Se ha hablado y escrito mucho sobre el
tiempo, lo mismo que sobre la distancia. El tiempo y la distancia… El eterno
martirio del emigrante. Y un tema recurrente para los letristas de boleros.
Muchos escritores universalmente famosos
no se llevaron bien con el tiempo. “¡El tiempo es un mentiroso!”, dijo Oliver
W. Holmes. Ben Johnson no fue más benevólo cuando manifestó: “Ese viejo
tramposo, el tiempo”. Para Milton el tiempo era un ladrón sutil, mientras que para Henry W. Longfellow “el
tiempo, con mano incansable, ha arrancado la mitad de las hojas del Libro de la
Vida Humana”.
El tiempo es un charlatán
Eurípides destila buen humor cuando
afirma: “El tiempo revela todas las cosas: es un charlatán”. Es verdad. El
tiempo descubre nuestra nuestra edad –aunque a veces logremos disfrazarla-,
otras huellas que él mismo ha dejado no ya en nuestras caras, también en
nuestras almas, cuando no heridas, cuyas cicatrices se perciben.
Quien habla de heridas y de cicatrices
habla de curas –de curaciones, queremos decir, no de sacerdotes-, como Séneca,
que estima que el tiempo cura lo que la razón no puede curar.

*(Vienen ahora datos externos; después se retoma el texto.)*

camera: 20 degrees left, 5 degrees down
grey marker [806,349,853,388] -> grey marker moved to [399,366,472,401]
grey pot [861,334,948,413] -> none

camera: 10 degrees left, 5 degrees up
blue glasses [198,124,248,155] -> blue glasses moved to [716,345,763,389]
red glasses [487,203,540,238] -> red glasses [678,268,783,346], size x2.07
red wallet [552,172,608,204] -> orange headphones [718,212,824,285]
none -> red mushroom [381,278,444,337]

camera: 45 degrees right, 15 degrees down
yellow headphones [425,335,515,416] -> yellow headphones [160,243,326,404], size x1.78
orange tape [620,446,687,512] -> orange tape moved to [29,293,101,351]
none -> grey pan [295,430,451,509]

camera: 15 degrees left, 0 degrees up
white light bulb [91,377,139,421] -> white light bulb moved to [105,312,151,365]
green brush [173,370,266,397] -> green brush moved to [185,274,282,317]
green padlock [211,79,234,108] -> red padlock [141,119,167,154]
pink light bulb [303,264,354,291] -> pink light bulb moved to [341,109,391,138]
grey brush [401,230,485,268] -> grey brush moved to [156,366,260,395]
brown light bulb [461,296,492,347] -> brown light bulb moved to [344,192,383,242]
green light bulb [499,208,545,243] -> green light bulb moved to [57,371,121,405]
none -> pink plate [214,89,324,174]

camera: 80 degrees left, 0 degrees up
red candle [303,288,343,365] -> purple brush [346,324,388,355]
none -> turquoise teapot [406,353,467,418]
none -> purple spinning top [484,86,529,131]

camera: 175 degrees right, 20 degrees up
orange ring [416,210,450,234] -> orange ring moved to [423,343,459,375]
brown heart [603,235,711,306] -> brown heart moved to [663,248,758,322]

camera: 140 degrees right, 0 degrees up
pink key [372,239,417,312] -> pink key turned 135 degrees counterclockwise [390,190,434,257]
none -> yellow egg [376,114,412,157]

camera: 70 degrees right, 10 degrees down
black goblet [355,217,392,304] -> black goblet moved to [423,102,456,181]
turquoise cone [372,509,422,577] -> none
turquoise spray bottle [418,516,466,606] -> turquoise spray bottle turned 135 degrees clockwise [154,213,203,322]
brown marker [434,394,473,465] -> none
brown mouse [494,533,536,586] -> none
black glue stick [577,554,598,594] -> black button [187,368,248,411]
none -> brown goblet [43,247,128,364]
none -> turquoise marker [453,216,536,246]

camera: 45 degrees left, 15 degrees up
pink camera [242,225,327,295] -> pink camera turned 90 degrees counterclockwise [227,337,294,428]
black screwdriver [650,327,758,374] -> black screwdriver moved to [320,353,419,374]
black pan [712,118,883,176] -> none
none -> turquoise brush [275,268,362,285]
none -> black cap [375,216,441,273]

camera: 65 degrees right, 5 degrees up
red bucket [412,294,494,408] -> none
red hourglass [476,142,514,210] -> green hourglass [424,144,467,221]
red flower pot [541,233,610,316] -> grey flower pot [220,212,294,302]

Shakespeare desea que todo hombre sea dueño
del tiempo -lo cual no estaría mal-. Baltasar Gracián es más rotundo cuando
asegura: “El tiempo es lo único que realmente nos pertenece: incluso aquel que
no tiene otra cosa cuenta con eso”. ¡Cuántos
lo pierden!
Schiller medita sobre el silencioso e
inexorable poder del tiempo. “Los primeros cuarenta años de vida nos dan el
texto; los treinta siguientes, el comentario”, establece Schopenhauer.
Siempre medido, siempre sensato, Blas
Pascal -el solitario de la abadía de Port Royal- opina que el tiempo cura las
penas y las injurias, porque a su entender todos cambiamos y dejamos de ser la
misma persona: ni el ofensor ni el ofendido son el mismo.
Con el paso del tiempo, las costumbres
cambian. “O tempora, o mores”, dijo Cicerón. Un quídam tradujo: “¡Oh, tiempos
de los moros!”. La traducción real del latín es “¡Oh, tiempos, oh, costumbres!”.